Qualitative data like stories about PD behaviors (the what and the how) are equally important because they enable peers to feel and understand why (the rationale) behind what and how the PDs are doing what they do. Ensuring an adequate balance between hard quantitative and soft, behavioral, qualitative data is crucial. A PD initiative in partnership with the UN Palestine Gender Lab worked with men and boys that were engaged in the project. Through this collaboration a community scorecard that ensured a community-based monitoring process initiated by themselves with quantitative metrics, e.g. reduction in early and relative marriages, reduction in approval stamps for early marriages from the community leaders (mukhtars), number of imams speaking of avoiding early marriages. And they also defined qualitative metrics relating directly to positive change in community behaviors. E.g. how people gradually got inspiration to change habits, men learning to share household work by visiting families where household work was shared and improving women heritage rights.

In order for PD and big data to work successfully together, it is crucial to strike a balance between quantitative (big) data and qualitative thick data and to let the communities who both own the problems and the PD solutions decide on what success looks like and how to measure and monitor progress. If this is the case, we can make use of the strengths of both and set them up for a lasting and happy partnership.

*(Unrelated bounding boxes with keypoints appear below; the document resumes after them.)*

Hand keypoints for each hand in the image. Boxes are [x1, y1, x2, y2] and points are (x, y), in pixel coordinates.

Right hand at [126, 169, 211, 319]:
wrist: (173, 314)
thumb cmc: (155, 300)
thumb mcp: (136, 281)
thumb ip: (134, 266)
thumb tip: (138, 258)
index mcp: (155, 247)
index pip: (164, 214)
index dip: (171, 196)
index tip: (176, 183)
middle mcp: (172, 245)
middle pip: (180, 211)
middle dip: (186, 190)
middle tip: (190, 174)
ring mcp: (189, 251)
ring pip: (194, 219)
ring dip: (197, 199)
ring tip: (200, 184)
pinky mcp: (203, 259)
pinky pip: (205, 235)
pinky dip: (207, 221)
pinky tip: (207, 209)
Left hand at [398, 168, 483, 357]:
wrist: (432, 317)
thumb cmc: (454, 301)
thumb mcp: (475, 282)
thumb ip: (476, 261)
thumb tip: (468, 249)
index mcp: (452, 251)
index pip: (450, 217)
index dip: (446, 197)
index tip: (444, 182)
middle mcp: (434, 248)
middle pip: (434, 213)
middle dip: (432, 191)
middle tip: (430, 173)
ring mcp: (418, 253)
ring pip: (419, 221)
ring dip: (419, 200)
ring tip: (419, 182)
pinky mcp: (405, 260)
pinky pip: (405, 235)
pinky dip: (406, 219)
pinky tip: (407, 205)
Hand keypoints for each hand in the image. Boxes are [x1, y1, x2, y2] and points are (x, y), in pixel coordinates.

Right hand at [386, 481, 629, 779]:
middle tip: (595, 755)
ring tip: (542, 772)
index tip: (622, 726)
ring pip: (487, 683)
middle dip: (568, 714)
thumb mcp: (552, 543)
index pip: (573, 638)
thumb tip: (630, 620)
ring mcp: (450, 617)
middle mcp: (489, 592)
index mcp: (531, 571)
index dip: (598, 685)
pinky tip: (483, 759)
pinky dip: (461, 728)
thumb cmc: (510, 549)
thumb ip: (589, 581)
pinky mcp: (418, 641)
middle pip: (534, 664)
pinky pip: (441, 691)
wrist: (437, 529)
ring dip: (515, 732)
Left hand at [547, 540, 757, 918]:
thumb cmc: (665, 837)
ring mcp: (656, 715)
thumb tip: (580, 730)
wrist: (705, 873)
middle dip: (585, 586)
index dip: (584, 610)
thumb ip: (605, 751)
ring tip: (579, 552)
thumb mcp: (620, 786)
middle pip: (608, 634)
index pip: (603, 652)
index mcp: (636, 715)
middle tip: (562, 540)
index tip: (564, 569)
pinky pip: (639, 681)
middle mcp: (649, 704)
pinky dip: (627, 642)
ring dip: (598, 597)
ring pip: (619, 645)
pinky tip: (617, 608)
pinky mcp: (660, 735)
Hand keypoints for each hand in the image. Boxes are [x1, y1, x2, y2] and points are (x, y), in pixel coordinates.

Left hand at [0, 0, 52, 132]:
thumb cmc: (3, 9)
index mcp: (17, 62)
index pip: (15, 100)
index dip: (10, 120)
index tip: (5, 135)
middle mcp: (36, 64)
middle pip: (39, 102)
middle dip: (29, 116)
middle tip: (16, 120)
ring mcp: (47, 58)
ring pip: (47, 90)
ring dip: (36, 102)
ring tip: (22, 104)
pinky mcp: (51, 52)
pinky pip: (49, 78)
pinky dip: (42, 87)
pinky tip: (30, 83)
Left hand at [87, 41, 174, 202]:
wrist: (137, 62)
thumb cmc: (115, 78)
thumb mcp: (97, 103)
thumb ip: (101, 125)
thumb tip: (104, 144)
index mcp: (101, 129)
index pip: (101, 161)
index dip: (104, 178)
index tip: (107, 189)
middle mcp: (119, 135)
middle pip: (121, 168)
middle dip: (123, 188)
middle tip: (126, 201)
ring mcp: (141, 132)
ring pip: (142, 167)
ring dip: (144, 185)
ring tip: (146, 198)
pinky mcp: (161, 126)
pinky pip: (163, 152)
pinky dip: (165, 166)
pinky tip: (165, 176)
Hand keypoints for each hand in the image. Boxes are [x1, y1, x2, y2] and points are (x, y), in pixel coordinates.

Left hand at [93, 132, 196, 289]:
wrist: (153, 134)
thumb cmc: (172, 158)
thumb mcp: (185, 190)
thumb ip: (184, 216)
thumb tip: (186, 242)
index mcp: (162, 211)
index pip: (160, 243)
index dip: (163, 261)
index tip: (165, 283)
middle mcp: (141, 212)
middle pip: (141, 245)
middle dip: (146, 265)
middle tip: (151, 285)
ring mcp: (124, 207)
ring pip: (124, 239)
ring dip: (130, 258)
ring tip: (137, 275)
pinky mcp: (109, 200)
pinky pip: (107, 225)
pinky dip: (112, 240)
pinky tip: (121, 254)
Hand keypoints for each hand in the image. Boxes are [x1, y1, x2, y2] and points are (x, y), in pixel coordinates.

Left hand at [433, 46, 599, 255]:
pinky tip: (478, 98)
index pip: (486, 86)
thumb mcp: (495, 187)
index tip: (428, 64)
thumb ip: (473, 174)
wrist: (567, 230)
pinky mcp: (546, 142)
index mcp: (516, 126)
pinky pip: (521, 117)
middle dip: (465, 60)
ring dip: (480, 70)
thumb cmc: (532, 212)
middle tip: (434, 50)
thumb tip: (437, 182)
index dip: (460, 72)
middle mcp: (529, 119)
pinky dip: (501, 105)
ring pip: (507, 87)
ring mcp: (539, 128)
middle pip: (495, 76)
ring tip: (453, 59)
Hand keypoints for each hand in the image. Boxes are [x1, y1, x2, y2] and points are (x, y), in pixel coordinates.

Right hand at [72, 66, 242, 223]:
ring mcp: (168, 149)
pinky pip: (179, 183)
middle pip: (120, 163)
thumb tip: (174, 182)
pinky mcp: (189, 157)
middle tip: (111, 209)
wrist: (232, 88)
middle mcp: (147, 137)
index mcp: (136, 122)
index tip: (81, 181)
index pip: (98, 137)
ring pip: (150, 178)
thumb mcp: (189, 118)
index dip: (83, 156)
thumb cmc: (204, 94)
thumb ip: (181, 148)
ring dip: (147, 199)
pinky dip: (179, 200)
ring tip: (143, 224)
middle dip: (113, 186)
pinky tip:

Positive Deviance, big data and Covid-19

At this time the Coronavirus pandemic has created uncertainty amidst a lack of clear evidence. This is a wicked problem that PD was made to solve. At the same time there is massive data collection going on. The opportunity to combine a big data approach to Positive Deviance is here. The last blog post written by Richard Heeks and Basma Albanna from University of Manchester gives valuable insights on how DPPD might be applied in Covid-19 responses. These big data are extremely relevant and can obviously qualify and focus the discussions and potentially also help discover positively deviant behaviors. Yet, to enable local, community-driven processes to (re-)frame problems so they are meaningful and relevant at the local level, and to determine positive deviant behaviors, it is crucial for people to engage and commit — the communities need to create ownership in the game and opt in.

For reflection you might think about:

  • Whose problem is it? And how to pick the right problem suitable for Positive Deviance?
  • What kind of data are needed and who should be owning and monitoring them?
  • How can big data and Positive Deviance be combined in a useful design to help solve some of the important problems relating to the current Covid-19 crisis and to development challenges?